** Aim of the task **
Give all of the records again precisely, excluding whatever pictures they contain.

------------

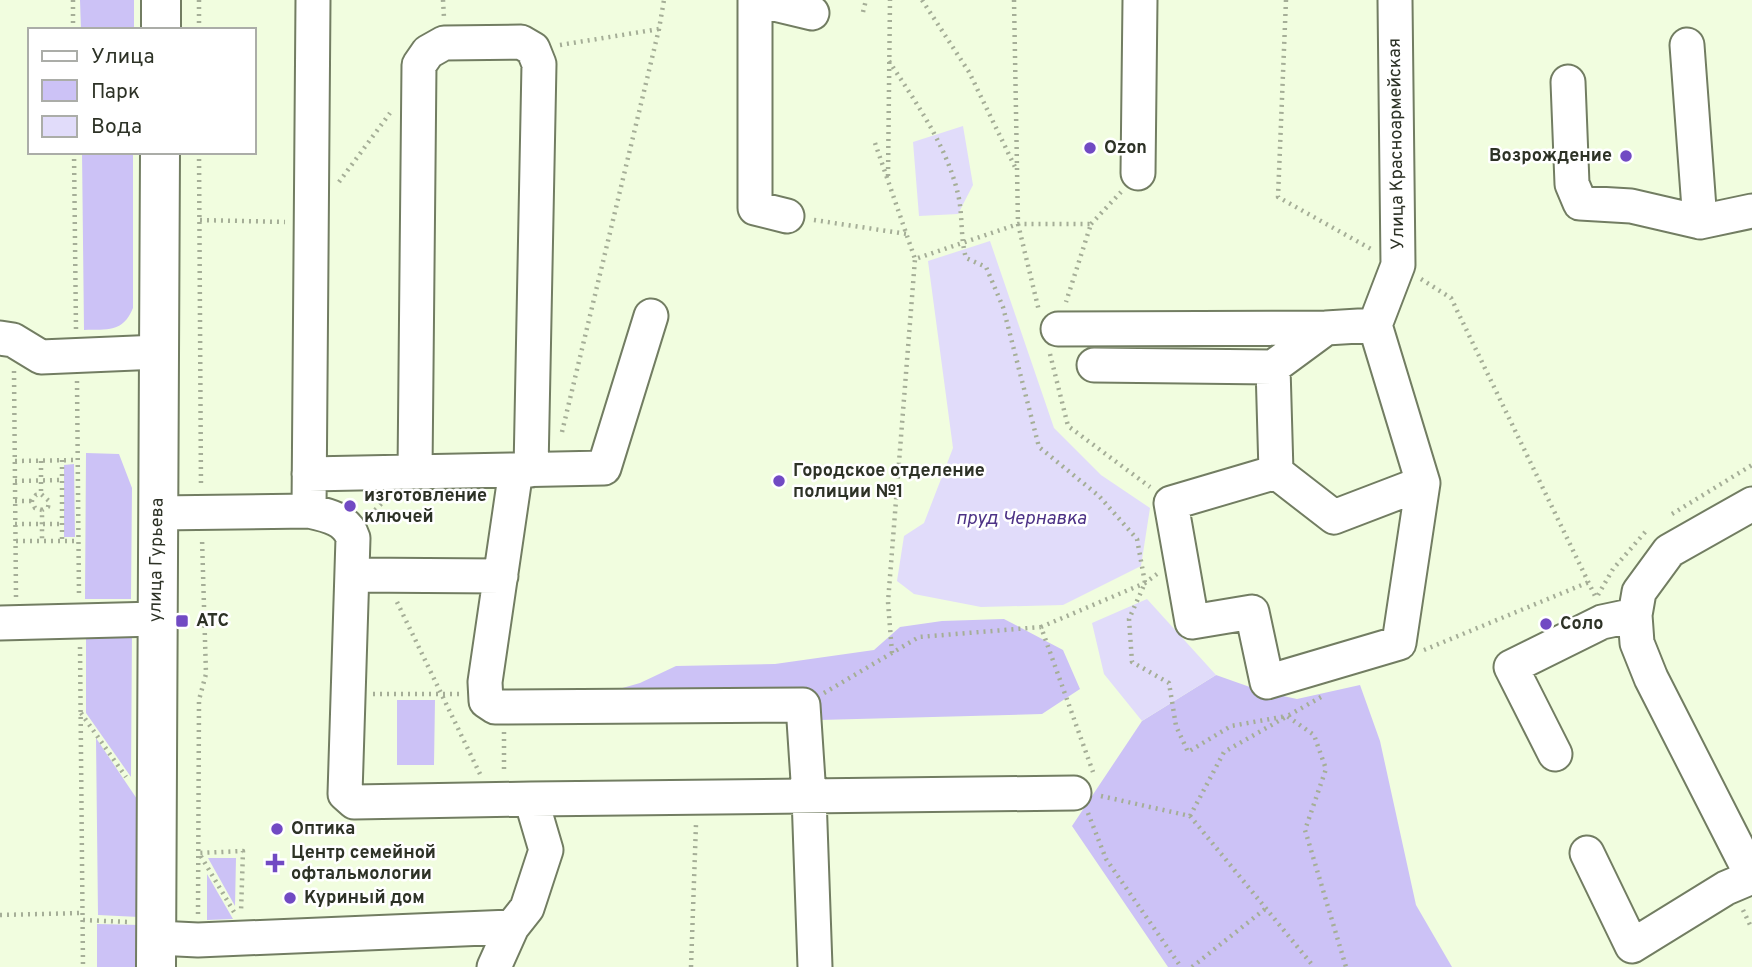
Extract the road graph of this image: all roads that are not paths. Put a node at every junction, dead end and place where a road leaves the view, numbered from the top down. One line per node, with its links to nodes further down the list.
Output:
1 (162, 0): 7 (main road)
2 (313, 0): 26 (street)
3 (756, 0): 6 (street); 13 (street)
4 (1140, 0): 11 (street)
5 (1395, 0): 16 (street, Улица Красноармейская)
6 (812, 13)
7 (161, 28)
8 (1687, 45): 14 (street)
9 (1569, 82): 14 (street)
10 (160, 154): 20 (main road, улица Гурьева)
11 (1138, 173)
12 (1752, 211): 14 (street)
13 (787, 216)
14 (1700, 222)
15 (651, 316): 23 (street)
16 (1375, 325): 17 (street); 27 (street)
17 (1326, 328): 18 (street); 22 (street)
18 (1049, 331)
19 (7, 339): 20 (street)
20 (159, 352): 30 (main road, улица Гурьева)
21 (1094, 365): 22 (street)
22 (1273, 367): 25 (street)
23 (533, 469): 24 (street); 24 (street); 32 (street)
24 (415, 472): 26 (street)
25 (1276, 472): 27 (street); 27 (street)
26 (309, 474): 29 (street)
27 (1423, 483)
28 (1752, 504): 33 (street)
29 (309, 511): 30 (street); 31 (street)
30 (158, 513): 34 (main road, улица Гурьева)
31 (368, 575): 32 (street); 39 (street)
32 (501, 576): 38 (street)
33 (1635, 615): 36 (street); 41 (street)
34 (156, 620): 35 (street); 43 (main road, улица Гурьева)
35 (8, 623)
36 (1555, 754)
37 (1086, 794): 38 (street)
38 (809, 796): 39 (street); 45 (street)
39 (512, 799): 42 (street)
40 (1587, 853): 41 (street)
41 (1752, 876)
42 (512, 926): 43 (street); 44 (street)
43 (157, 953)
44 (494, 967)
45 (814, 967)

------------

** Exercise answer **
Extract the road graph of this image: all roads that are not paths. Put a node at every junction, dead end and place where a road leaves the view, numbered from the top down. One line per node, with its links to nodes further down the list.
Output:
1 (162, 0): 7 (main road)
2 (313, 0): 26 (street)
3 (756, 0): 6 (street); 13 (street)
4 (1140, 0): 11 (street)
5 (1395, 0): 16 (street, Улица Красноармейская)
6 (812, 13)
7 (161, 28)
8 (1687, 45): 14 (street)
9 (1569, 82): 14 (street)
10 (160, 154): 20 (main road, улица Гурьева)
11 (1138, 173)
12 (1752, 211): 14 (street)
13 (787, 216)
14 (1700, 222)
15 (651, 316): 23 (street)
16 (1375, 325): 17 (street); 27 (street)
17 (1326, 328): 18 (street); 22 (street)
18 (1049, 331)
19 (7, 339): 20 (street)
20 (159, 352): 30 (main road, улица Гурьева)
21 (1094, 365): 22 (street)
22 (1273, 367): 25 (street)
23 (533, 469): 24 (street); 24 (street); 32 (street)
24 (415, 472): 26 (street)
25 (1276, 472): 27 (street); 27 (street)
26 (309, 474): 29 (street)
27 (1423, 483)
28 (1752, 504): 33 (street)
29 (309, 511): 30 (street); 31 (street)
30 (158, 513): 34 (main road, улица Гурьева)
31 (368, 575): 32 (street); 39 (street)
32 (501, 576): 38 (street)
33 (1635, 615): 36 (street); 41 (street)
34 (156, 620): 35 (street); 43 (main road, улица Гурьева)
35 (8, 623)
36 (1555, 754)
37 (1086, 794): 38 (street)
38 (809, 796): 39 (street); 45 (street)
39 (512, 799): 42 (street)
40 (1587, 853): 41 (street)
41 (1752, 876)
42 (512, 926): 43 (street); 44 (street)
43 (157, 953)
44 (494, 967)
45 (814, 967)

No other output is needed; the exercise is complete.